**Task to carry out**
The entire listing that follows must be repeated exactly, pictures excluded.

**Raw data**

[Start of section]

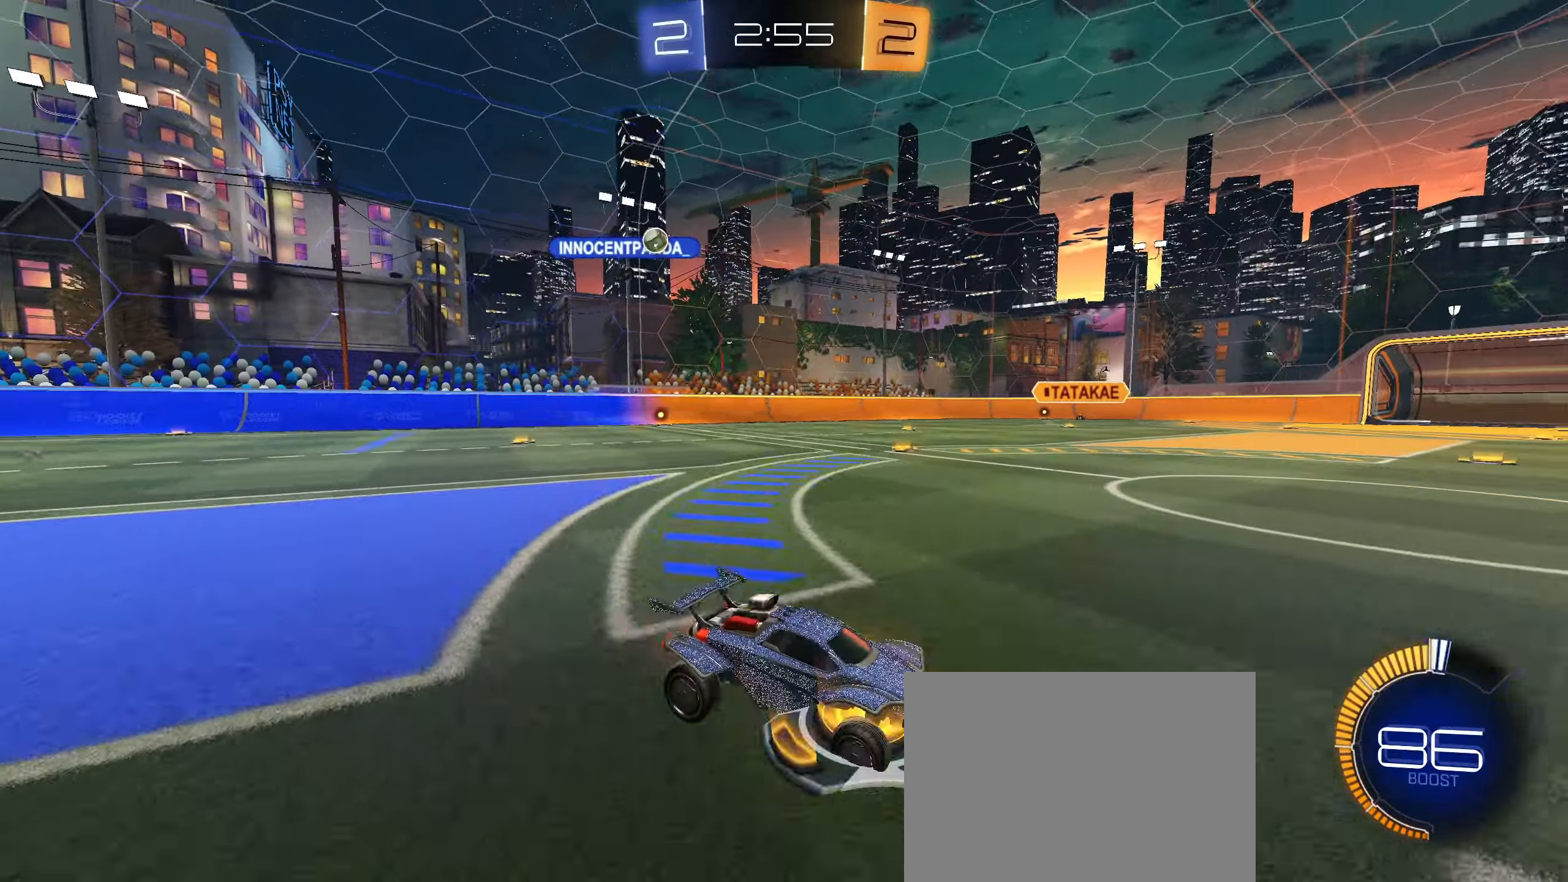
{"buttons": ["R2"], "left_stick": "left", "right_stick": "center", "events": [[233, "left_stick", "left"]]}
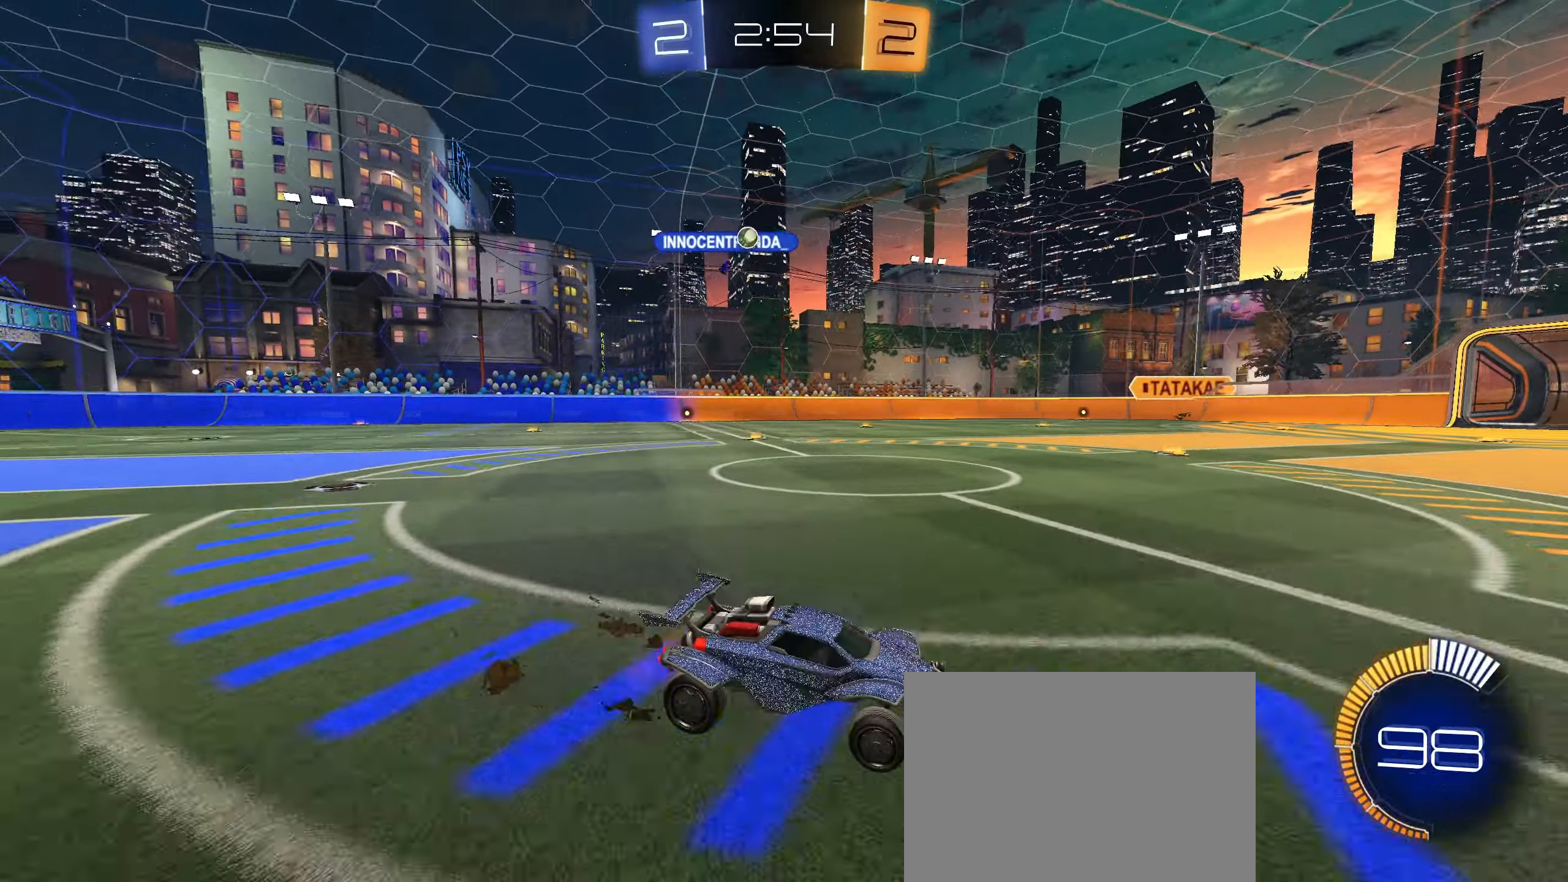
{"buttons": ["R2"], "left_stick": "center", "right_stick": "center", "events": [[166, "left_stick", "right"], [350, "left_stick", "center"]]}
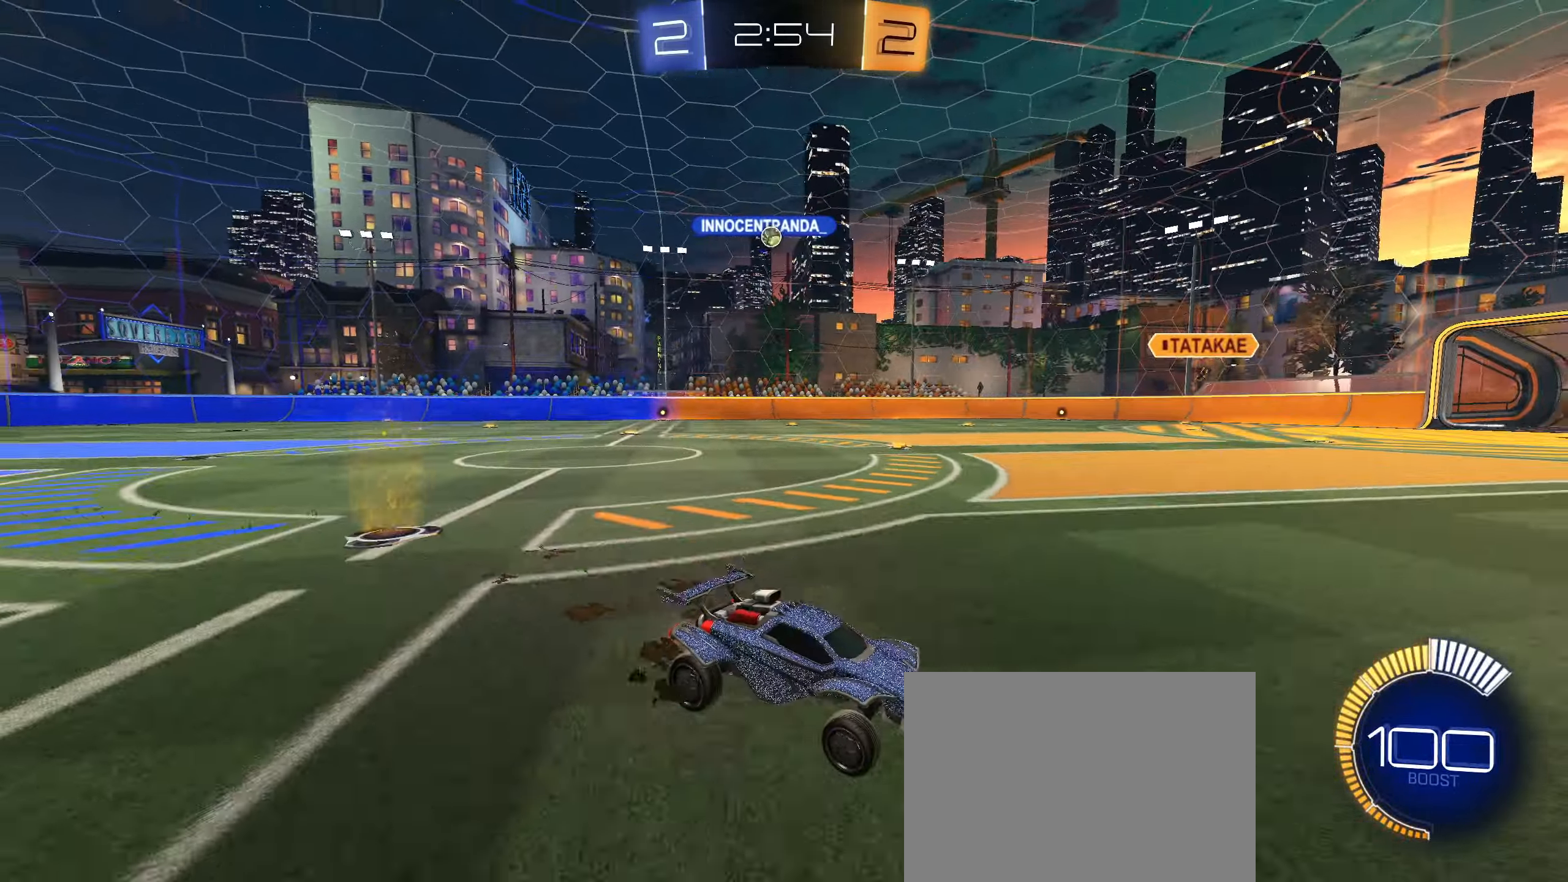
{"buttons": ["R2"], "left_stick": "left", "right_stick": "center", "events": [[200, "left_stick", "left"], [217, "L1", "down"], [400, "L1", "up"]]}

[End of section]

**Solution for this task**
{"buttons": ["R2"], "left_stick": "left", "right_stick": "center", "events": [[233, "left_stick", "left"]]}
{"buttons": ["R2"], "left_stick": "center", "right_stick": "center", "events": [[166, "left_stick", "right"], [350, "left_stick", "center"]]}
{"buttons": ["R2"], "left_stick": "left", "right_stick": "center", "events": [[200, "left_stick", "left"], [217, "L1", "down"], [400, "L1", "up"]]}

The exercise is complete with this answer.